Comparing SE tools (either LLM or non-LLM) to the performance of frontier models without specific prompting.
Qualitatively analyzing the results of an LLM-based SE tool which was only quantitatively analyzed.
Running an SE tool in a setting beyond the one it was originally evaluated on (e.g., larger/different code bases, new data).
Analyzing performance differences of an LLM-based SE tool when run with different LLMs.
Comparing an LLM-based SE tool to a non-LLM tool it was not previously compared with.
... you are welcome to discuss with Caroline any ideas you have that are not listed here.

I will populate the list below with interesting sources of benchmarks as semester gets closer.

RubberDuckBench: A small set of code understanding questions, with thorough rubrics.
Defects4J: A classic dataset of bugs and bug fixes in Java (likely in LLMs' training Set)
BugsInPy: A Defects4J-inspired dataset of bugs and bug fixes in Python (likely in LLMs' training Set)

The schedule will also be updated with precise papers you can use as inspiration.

It is strongly encouraged to conduct the project in a team of 2-4 students. This usually results in more interesting projects, and less work for each individual student.

The project deliverables include an initial proposal, a project check-in, an in-class presentation of the work, and a final report summarizing what has been achieved.

Grading (Subject to Change)

Paper Responses: 10%
In-class Participation: 20%
Discussion Lead: 15%
Project Proposal: 8%
Project Check-in: 2%
Project Presentation: 20%
Project Writeup: 25%

Schedule (Subject to Change)^{^}

Week	Topic
Jan 4	Introduction, Theoretical Limits of Software Engineering Tooling (Lecture)
Jan 11	A Case Study in Scale vs.

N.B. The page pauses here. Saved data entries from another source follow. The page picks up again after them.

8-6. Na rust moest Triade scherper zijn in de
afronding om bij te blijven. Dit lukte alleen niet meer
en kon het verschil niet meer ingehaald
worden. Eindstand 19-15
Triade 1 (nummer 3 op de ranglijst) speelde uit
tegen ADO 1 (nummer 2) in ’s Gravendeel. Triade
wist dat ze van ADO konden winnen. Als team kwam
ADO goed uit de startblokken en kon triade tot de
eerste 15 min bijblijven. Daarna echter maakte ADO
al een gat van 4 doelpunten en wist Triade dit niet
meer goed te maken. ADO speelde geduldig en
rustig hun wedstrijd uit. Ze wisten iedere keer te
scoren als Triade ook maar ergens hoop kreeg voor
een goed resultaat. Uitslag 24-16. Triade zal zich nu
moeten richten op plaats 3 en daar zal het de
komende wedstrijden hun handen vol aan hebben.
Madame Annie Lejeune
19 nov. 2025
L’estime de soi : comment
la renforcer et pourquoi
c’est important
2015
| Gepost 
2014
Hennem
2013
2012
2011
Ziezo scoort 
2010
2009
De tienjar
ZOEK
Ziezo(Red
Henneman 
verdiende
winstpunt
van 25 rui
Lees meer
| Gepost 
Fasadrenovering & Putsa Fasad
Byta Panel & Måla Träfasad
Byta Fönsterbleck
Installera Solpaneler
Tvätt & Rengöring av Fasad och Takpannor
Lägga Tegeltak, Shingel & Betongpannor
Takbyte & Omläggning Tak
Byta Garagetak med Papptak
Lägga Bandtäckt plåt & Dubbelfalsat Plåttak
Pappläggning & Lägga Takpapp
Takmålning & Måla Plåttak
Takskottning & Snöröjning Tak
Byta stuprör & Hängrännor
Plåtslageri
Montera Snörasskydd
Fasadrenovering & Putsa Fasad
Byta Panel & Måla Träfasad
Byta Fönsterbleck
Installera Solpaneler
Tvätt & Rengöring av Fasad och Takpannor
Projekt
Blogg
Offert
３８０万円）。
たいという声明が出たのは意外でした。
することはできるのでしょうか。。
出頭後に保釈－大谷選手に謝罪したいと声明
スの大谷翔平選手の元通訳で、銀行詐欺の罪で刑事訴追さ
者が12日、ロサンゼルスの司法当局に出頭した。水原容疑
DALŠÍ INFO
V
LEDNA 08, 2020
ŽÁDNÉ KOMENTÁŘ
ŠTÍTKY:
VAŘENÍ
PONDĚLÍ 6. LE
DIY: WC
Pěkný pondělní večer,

Provability: Fuzzing vs Symbolic Execution (Lecture)
Jan 18	Code Completion (Papers)
Jan 25	Automated Program Repair (Papers)
Feb 1	Basics of Program Analysis (Lecture)
Feb 8	Program Synthesis (i.e., Code Generation) (Papers)
Feb 15	No Class. Reading Week.
Feb 22	Student Project Pitches
Mar 1	Unit Test Generation (Papers)
Mar 8	Compiler Testing (Papers)
Mar 15	Specification Mining (Papers)
Mar 22	Code-Documentation Inconsistency Detection (Papers)
Mar 29	Vulnerability Detection (Papers)
Apr 5	Project Presentations
Apr 12	No Class

Academic Honesty ^{^}

You will receive zero on any written submission (paper response, proposal, final write-up) that is found to have plagiarised materials. This includes even a single plagiarized sentence. This includes plagiarism from other students, as well as from other research papers. Refer to this page for more details on the definition of plagiarism, and tips on how to avoid it.

There is zero-tolerance for the use of GenAI to generate written materials for the course, including paper responses, project proposals, etc. I.e., writing submitted for the course should be generated by a human. I will always favour short, clear, human-written text, over long amounts of GenAI-written text. You are free to use GenAI for coding tasks in your course project; however, you will need to be able to assess whether the coding task was implemented correctly. Using GenAI to spellcheck work is ok.

Why no GenAI for the paper responses? It is because the goal of writing paper responses is not to provide us with yet-another summary of a paper. It is instead to provide (a) the response-writer with the opportunity to critically examine what parts of the paper they have understood; and (b) the response-readers (discussion leads and instructor) with an understanding of which parts of the paper need extra elucidation/joint discussion. If the paper responses are generated by passing the paper to GenAI, neither of these goals will be accomplished.